# How Fast is Your Fast?



## bikerbert (Jan 28, 2005)

Find out Saturday December 20. We will do a contra la mantra from the corner of Purissima and Elena to Natoma to Black Mountain to Altamont. 

Three trips up with the average of the three being your score. The results are going up on our bragging rights board at the studio, and on our website.

We will leave from Peet's in downtown Los Altos at 10am.

Al


----------



## thien (Feb 18, 2004)




----------



## bikerbert (Jan 28, 2005)

This is a great commercial! Have you seen Terry Tatum Office Linebacker? Hilarious.


----------



## thien (Feb 18, 2004)

bikerbert said:


> This is a great commercial! Have you seen Terry Tatum Office Linebacker? Hilarious.

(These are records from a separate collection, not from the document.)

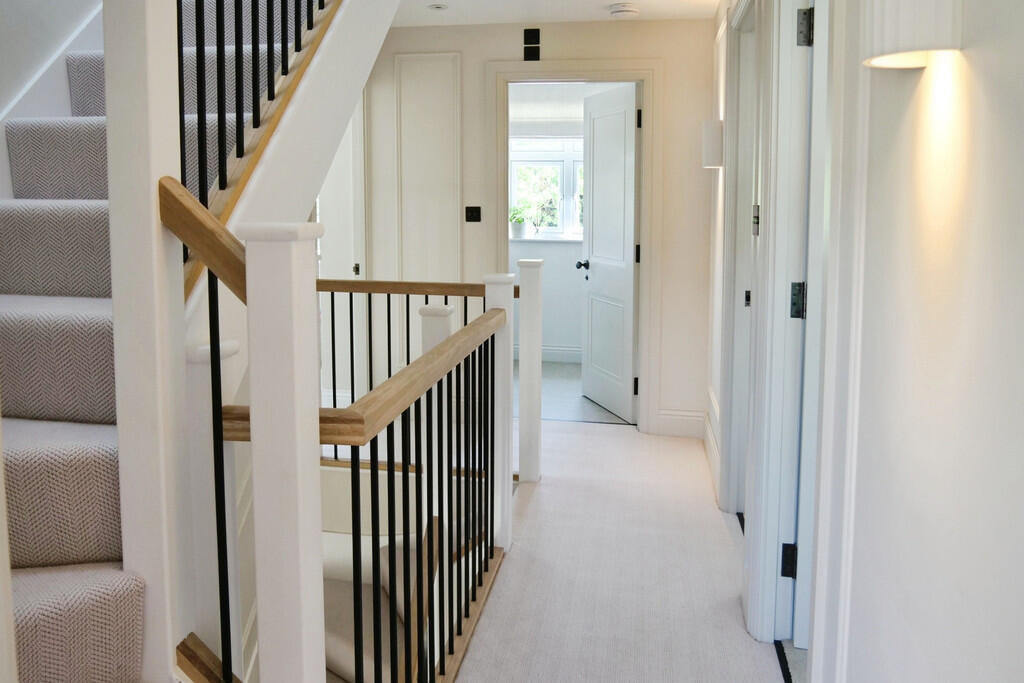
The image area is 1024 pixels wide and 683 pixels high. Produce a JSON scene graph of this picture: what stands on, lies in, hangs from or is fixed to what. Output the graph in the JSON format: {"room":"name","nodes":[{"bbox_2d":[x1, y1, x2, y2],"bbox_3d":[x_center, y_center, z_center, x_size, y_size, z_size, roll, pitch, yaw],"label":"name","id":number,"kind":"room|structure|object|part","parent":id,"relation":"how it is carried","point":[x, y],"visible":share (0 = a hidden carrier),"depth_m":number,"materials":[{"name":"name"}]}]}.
{"room":"hallway","nodes":[
{"label":"hallway","id":0,"kind":"room"},
{"bbox_2d":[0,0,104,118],"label":"left wall","id":1,"kind":"structure","parent":0,"point":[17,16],"depth_m":2.08,"materials":[{"name":"white paint"}]},
{"bbox_2d":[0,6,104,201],"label":"stair skirting","id":2,"kind":"object","parent":1,"relation":"attached to","point":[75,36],"visible":0.45,"depth_m":2.15,"materials":[{"name":"white paint"}]},
{"bbox_2d":[362,14,722,438],"bbox_3d":[-0.262,-0.339,4.525,3.152,2.439,0.132,1,5,10],"label":"back wall","id":3,"kind":"structure","parent":0,"point":[668,397],"depth_m":4.31,"materials":[{"name":"white paint"}]},
{"bbox_2d":[316,100,366,413],"bbox_3d":[-1.270,-0.210,4.646,0.825,2.214,0.169,1,5,10],"label":"door","id":4,"kind":"structure","parent":3,"relation":"in","point":[351,261],"depth_m":4.59,"materials":[{"name":"white paint"}]},
{"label":"hinge","id":5,"kind":"part","parent":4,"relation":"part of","materials":[{"name":"metal"}]},
{"bbox_2d":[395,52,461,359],"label":"wall panel molding","id":6,"kind":"object","parent":3,"relation":"attached to","point":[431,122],"visible":0.8,"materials":[{"name":"white paint"}]},
{"bbox_2d":[465,206,481,222],"bbox_3d":[-0.228,-0.414,4.437,0.093,0.094,0.019,1,5,10],"label":"light switch","id":7,"kind":"object","parent":3,"relation":"attached to","point":[471,212],"visible":0.98,"depth_m":4.44,"materials":[{"name":"black"}]},
{"bbox_2d":[522,28,539,60],"bbox_3d":[0.117,-1.380,4.282,0.093,0.186,0.018,1,5,10],"label":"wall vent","id":8,"kind":"object","parent":3,"relation":"attached to","point":[530,36],"visible":0.98,"depth_m":4.28,"materials":[{"name":"black"}]},
{"bbox_2d":[487,60,660,432],"bbox_3d":[0.376,-0.211,4.481,1.036,2.199,0.169,1,5,10],"label":"door frame","id":9,"kind":"structure","parent":3,"relation":"attached to","point":[554,74],"depth_m":4.35,"materials":[{"name":"white paint"}]},
{"bbox_2d":[580,80,640,422],"bbox_3d":[0.639,-0.209,4.860,0.178,2.095,0.767,-2,6,-17],"label":"white door","id":10,"kind":"structure","parent":9,"relation":"attached to","point":[592,275],"depth_m":4.79,"materials":[{"name":"white paint"}]},
{"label":"hinge","id":11,"kind":"part","parent":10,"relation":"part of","materials":[{"name":"black metal"}]},
{"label":"hinge","id":12,"kind":"part","parent":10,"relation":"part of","materials":[{"name":"black metal"}]},
{"bbox_2d":[656,408,705,437],"bbox_3d":[1.012,0.822,4.341,0.305,0.154,0.019,1,5,10],"label":"baseboard","id":13,"kind":"structure","parent":3,"relation":"attached to","point":[664,417],"depth_m":4.33,"materials":[{"name":"white paint"}]},
{"bbox_2d":[506,84,585,362],"bbox_3d":[0.533,-0.520,6.511,2.986,2.426,0.162,1,5,10],"label":"bathroom wall","id":14,"kind":"structure","parent":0,"point":[550,337],"depth_m":6.49,"materials":[{"name":"white paint"}]},
{"bbox_2d":[507,235,581,242],"bbox_3d":[0.367,-0.384,6.498,1.138,0.036,0.151,1,5,10],"label":"window sill","id":15,"kind":"structure","parent":14,"relation":"attached to","point":[574,239],"depth_m":6.45,"materials":[{"name":"white paint"}]},
{"bbox_2d":[508,204,528,237],"bbox_3d":[0.066,-0.562,6.564,0.267,0.294,0.197,1,5,10],"label":"potted plant","id":16,"kind":"object","parent":15,"relation":"on","point":[520,226],"visible":0.96,"depth_m":6.53,"materials":[{"name":"green plant"}]},
{"bbox_2d":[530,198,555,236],"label":"plant","id":17,"kind":"object","parent":15,"relation":"on","point":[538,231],"visible":1,"depth_m":6.53,"materials":[{"name":"plant"}]},
{"bbox_2d":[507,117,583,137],"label":"roller blind","id":18,"kind":"object","parent":14,"relation":"attached to","point":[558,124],"visible":0.57,"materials":[{"name":"white fabric"}]},
{"bbox_2d":[510,344,582,362],"bbox_3d":[0.478,0.616,6.460,2.647,0.139,0.021,1,5,10],"label":"baseboard","id":19,"kind":"structure","parent":14,"relation":"attached to","point":[544,359],"depth_m":6.48,"materials":[{"name":"white paint"}]},
{"bbox_2d":[510,138,585,238],"bbox_3d":[0.462,-0.881,6.619,1.366,0.980,0.131,1,5,10],"label":"window","id":20,"kind":"structure","parent":14,"relation":"in","point":[556,231],"depth_m":6.64,"materials":[{"name":"white"}]},
{"bbox_2d":[393,0,724,26],"bbox_3d":[-0.340,-1.359,1.813,3.650,0.178,5.851,1,5,10],"label":"ceiling","id":21,"kind":"structure","parent":0,"point":[604,0],"depth_m":4.01,"materials":[{"name":"white paint"}]},
{"bbox_2d":[428,3,447,10],"bbox_3d":[-0.391,-1.472,3.945,0.107,0.009,0.107,1,5,10],"label":"ceiling light","id":22,"kind":"object","parent":21,"relation":"attached to","point":[437,6],"visible":0.99,"depth_m":3.93,"materials":[{"name":"white"}]},
{"bbox_2d":[608,3,639,18],"bbox_3d":[0.603,-1.458,3.978,0.161,0.046,0.161,1,5,10],"label":"smoke detector","id":23,"kind":"object","parent":21,"relation":"attached to","point":[622,8],"visible":0.99,"depth_m":3.93,"materials":[{"name":"white plastic"}]},
{"bbox_2d":[517,362,634,425],"bbox_3d":[0.174,0.814,5.649,2.244,0.111,2.075,1,5,10],"label":"bathroom floor","id":24,"kind":"structure","parent":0,"point":[564,401],"depth_m":5.21,"materials":[{"name":"grey tile"}]},
{"bbox_2d":[457,418,790,682],"bbox_3d":[-0.129,1.218,2.071,2.631,0.271,5.733,1,5,10],"label":"carpeted floor","id":25,"kind":"structure","parent":0,"point":[544,484],"depth_m":2.65,"materials":[{"name":"carpet"}]},
{"bbox_2d":[0,0,375,682],"bbox_3d":[-0.819,-0.141,1.884,1.718,3.739,2.998,1,5,10],"label":"staircase","id":26,"kind":"structure","parent":25,"relation":"on","point":[95,435],"depth_m":1.48,"materials":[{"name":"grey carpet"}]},
{"bbox_2d":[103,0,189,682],"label":"newel post","id":27,"kind":"object","parent":26,"relation":"on","point":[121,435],"visible":0.74,"depth_m":1.29,"materials":[{"name":"white paint"}]},
{"bbox_2d":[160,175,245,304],"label":"handrail","id":28,"kind":"object","parent":27,"relation":"attached to","point":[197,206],"visible":0.57,"depth_m":1.28,"materials":[{"name":"brown wood"}]},
{"bbox_2d":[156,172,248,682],"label":"lower stair railing","id":29,"kind":"object","parent":26,"relation":"attached to","point":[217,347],"visible":0.72,"depth_m":1.28,"materials":[{"name":"brown wood"}]},
{"bbox_2d":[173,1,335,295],"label":"upper stair railing","id":30,"kind":"object","parent":26,"relation":"attached to","point":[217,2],"visible":0.7,"depth_m":1.59,"materials":[{"name":"black metal"}]},
{"bbox_2d":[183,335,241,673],"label":"newel post","id":31,"kind":"object","parent":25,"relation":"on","point":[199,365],"visible":0.43,"depth_m":1.45,"materials":[{"name":"white"}]},
{"bbox_2d":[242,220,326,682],"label":"newel post","id":32,"kind":"object","parent":25,"relation":"on","point":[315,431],"visible":0.95,"depth_m":1.18,"materials":[{"name":"white"}]},
{"bbox_2d":[197,255,511,682],"bbox_3d":[-0.249,0.467,1.961,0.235,1.441,1.738,1,5,10],"label":"stair railing","id":33,"kind":"object","parent":25,"relation":"on","point":[441,504],"visible":0.87,"depth_m":1.28,"materials":[{"name":"brown wood"}]},
{"bbox_2d":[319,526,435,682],"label":"lower staircase","id":34,"kind":"structure","parent":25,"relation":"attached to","point":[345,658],"depth_m":2.76,"materials":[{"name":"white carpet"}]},
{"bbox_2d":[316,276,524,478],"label":"railing","id":35,"kind":"object","parent":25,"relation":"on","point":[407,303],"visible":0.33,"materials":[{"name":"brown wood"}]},
{"bbox_2d":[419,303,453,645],"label":"newel post","id":36,"kind":"object","parent":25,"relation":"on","point":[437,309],"visible":0.33,"depth_m":2.49,"materials":[{"name":"white"}]},
{"bbox_2d":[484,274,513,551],"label":"newel post","id":37,"kind":"object","parent":25,"relation":"on","point":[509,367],"visible":0.6,"depth_m":2.83,"materials":[{"name":"white"}]},
{"bbox_2d":[516,256,543,483],"bbox_3d":[0.096,0.423,3.603,0.113,1.100,0.109,1,5,10],"label":"newel post","id":38,"kind":"object","parent":25,"relation":"on","point":[522,379],"visible":0.98,"depth_m":3.56,"materials":[{"name":"white"}]},
{"bbox_2d":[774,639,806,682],"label":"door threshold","id":39,"kind":"structure","parent":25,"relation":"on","point":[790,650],"depth_m":2.18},
{"bbox_2d":[696,0,1023,682],"bbox_3d":[0.700,-0.012,1.564,0.147,2.411,5.705,1,5,10],"label":"right wall","id":40,"kind":"structure","parent":0,"point":[1022,142],"depth_m":0.92,"materials":[{"name":"white paint"}]},
{"bbox_2d":[702,410,720,501],"bbox_3d":[1.049,0.874,3.869,0.021,0.147,1.114,1,5,10],"label":"baseboard","id":41,"kind":"structure","parent":40,"relation":"attached to","point":[708,433],"depth_m":3.85,"materials":[{"name":"white paint"}]},
{"bbox_2d":[701,120,723,167],"bbox_3d":[0.974,-0.670,3.590,0.106,0.227,0.124,1,5,10],"label":"wall sconce","id":42,"kind":"object","parent":40,"relation":"attached to","point":[710,134],"visible":0.97,"depth_m":3.53,"materials":[{"name":"white"}]},
{"bbox_2d":[717,0,762,519],"bbox_3d":[0.946,-0.051,2.839,0.168,2.185,0.991,1,5,10],"label":"door frame","id":43,"kind":"structure","parent":40,"relation":"attached to","point":[728,439],"depth_m":3.18,"materials":[{"name":"white paint"}]},
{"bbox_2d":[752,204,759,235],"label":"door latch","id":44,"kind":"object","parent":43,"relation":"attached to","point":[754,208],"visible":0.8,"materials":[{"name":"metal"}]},
{"bbox_2d":[745,0,831,650],"bbox_3d":[0.757,0.054,1.795,0.190,2.167,1.090,1,5,10],"label":"right door frame","id":45,"kind":"structure","parent":40,"relation":"attached to","point":[770,297],"depth_m":2.13,"materials":[{"name":"white paint"}]},
{"bbox_2d":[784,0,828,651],"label":"right door","id":46,"kind":"structure","parent":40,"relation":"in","point":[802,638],"depth_m":2.10,"materials":[{"name":"white paint"}]},
{"bbox_2d":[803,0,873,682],"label":"door frame","id":47,"kind":"structure","parent":40,"relation":"attached to","point":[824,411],"depth_m":1.46,"materials":[{"name":"white paint"}]},
{"bbox_2d":[858,0,960,68],"bbox_3d":[0.496,-0.376,0.923,0.106,0.215,0.131,1,5,10],"label":"wall sconce","id":48,"kind":"object","parent":40,"relation":"attached to","point":[890,58],"visible":0.98,"depth_m":0.88,"materials":[{"name":"white"}]}
]}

Yeah, that ones hilarious!! :thumbsup:


----------



## bikerbert (Jan 28, 2005)

We had a great ride! 10 people showed up to see how fast they were, and we had people do the climb between 7:35 and 14 minutes. Be on the lookout for the next one!


----------



## Gee3 (Jan 31, 2006)

Missed the ride but it looks like my fast would be your slow, compared to many on here! haha!


----------



## bikerbert (Jan 28, 2005)

We will be doing it again soon!!


----------